Subject: Vacation reply
Dear friend:
I would like to introduce you a corporation which mainly sell electronic products.Now the company is doing sales promotion,and all the products are sold nearly at its cost price.What’s more,they provide their customers the best service and products which is good in qulity and low in price.It is a good chance for shopping,so improve the shining hour.Its now or never! Regards!
The web address: www.sulecn.com
And:
Subject: Good shopping good service!
Good shopping good service!
i would like to introduce a good company who trades mainly in electornic products.
Now the company is under sales promotion,all the products are sold nearly at its cost.
They provide the best service to customers,they provide you with original products of
good quality,and what is more,the price is a surprising happiness to you!
It is realy a good chance for shopping.just grasp the opportunity,Now or never!
The web address: www.bj-trade.com
Both sites go to the same sales catalog. I would imagine that they have dozens of urls. This Windows Live help discussion was the only information I could find about the email.
Update: I am told this is a password hack which probably means your password was guessed. I am also told that at the bottom of your gmail window, it shows the last 6 ip addresses used to access your gmail account. Perhaps if someone created a list of suspicious IP addresses discovered at the bottom of the Gmail interface then the culprit could be narrowed down or that IP address could be blocked by Gmail to protect other Gmail users.

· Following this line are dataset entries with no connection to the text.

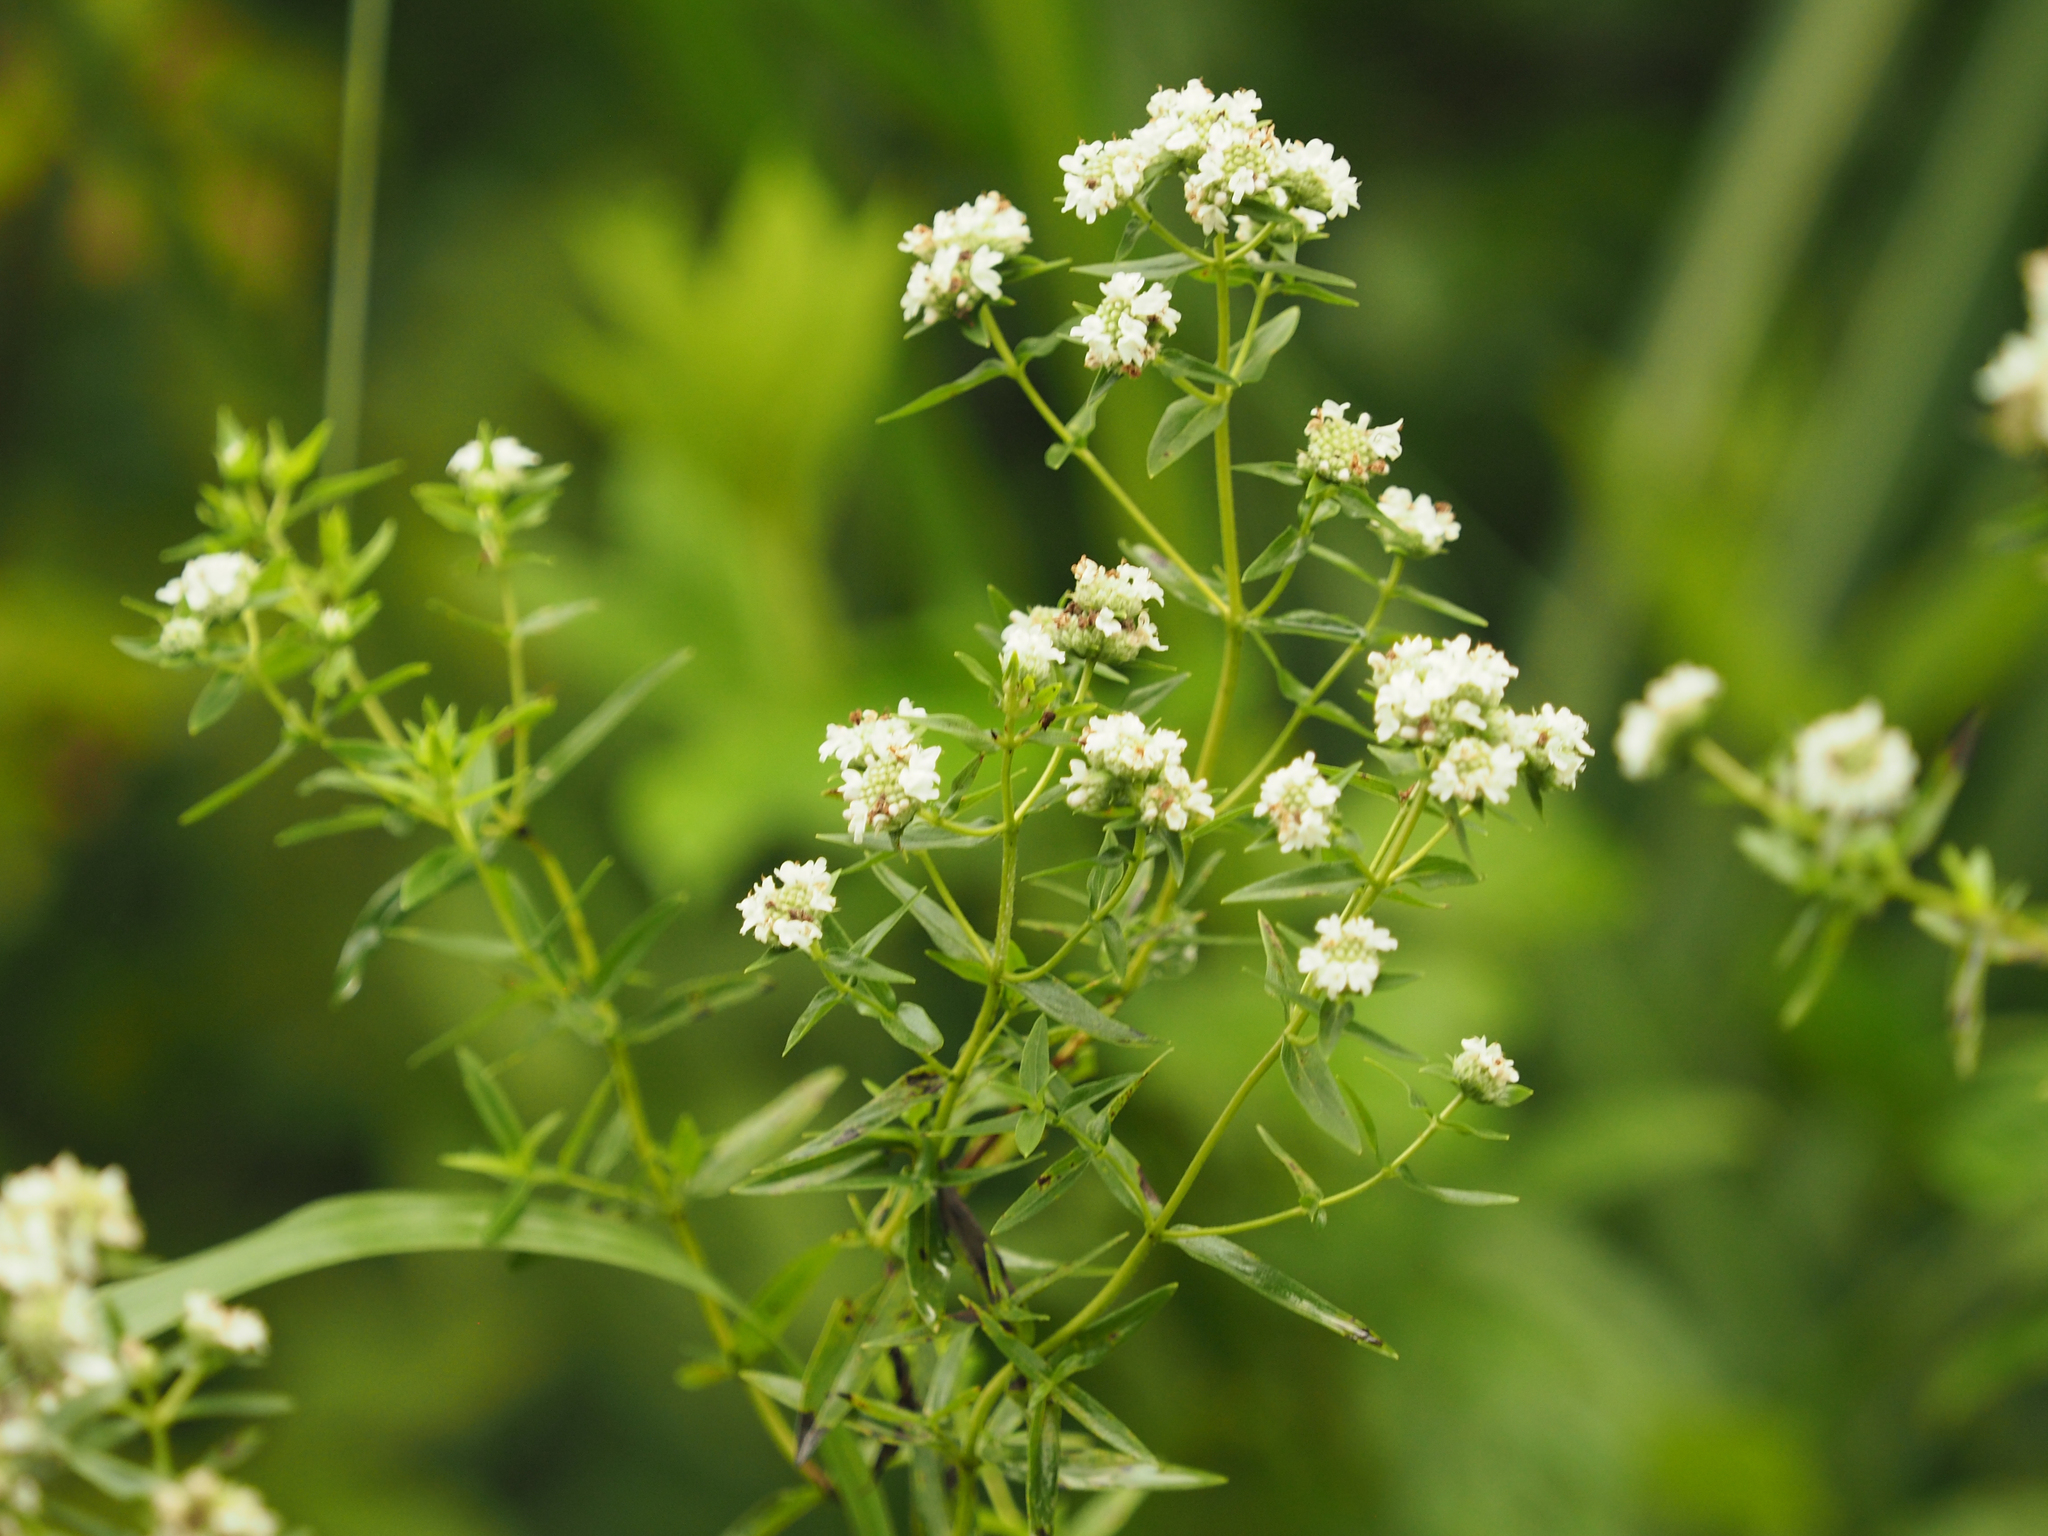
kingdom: Plantae
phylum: Tracheophyta
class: Magnoliopsida
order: Lamiales
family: Lamiaceae
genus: Pycnanthemum
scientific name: Pycnanthemum tenuifolium
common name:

Certainly somthing going around. I did a complete scan of my wife’s machine (after she sent a similar email to everyone on her contact list) using SpyBot S&D but didn’t find anything suspicious.
You may consider trying Trend Micro’s Housecall free online scan at http://housecall.trendmicro.com/. They’ll prompt you a couple of times to buy one of their products but just stick to the free scan. However, if this is truly a brute force password hack like my friend said, then you shouldn’t find anything malicious on your computer. Microsoft has an excellent article on choosing strong passwords. I have often advised people to use the sentence approach. “My son stood up at ten months!” becomes “Mss^@10m!” Memorable yet confounding and not a dictionary word. See also Wikipedia.
SpyBot S&D is still one of my favorites!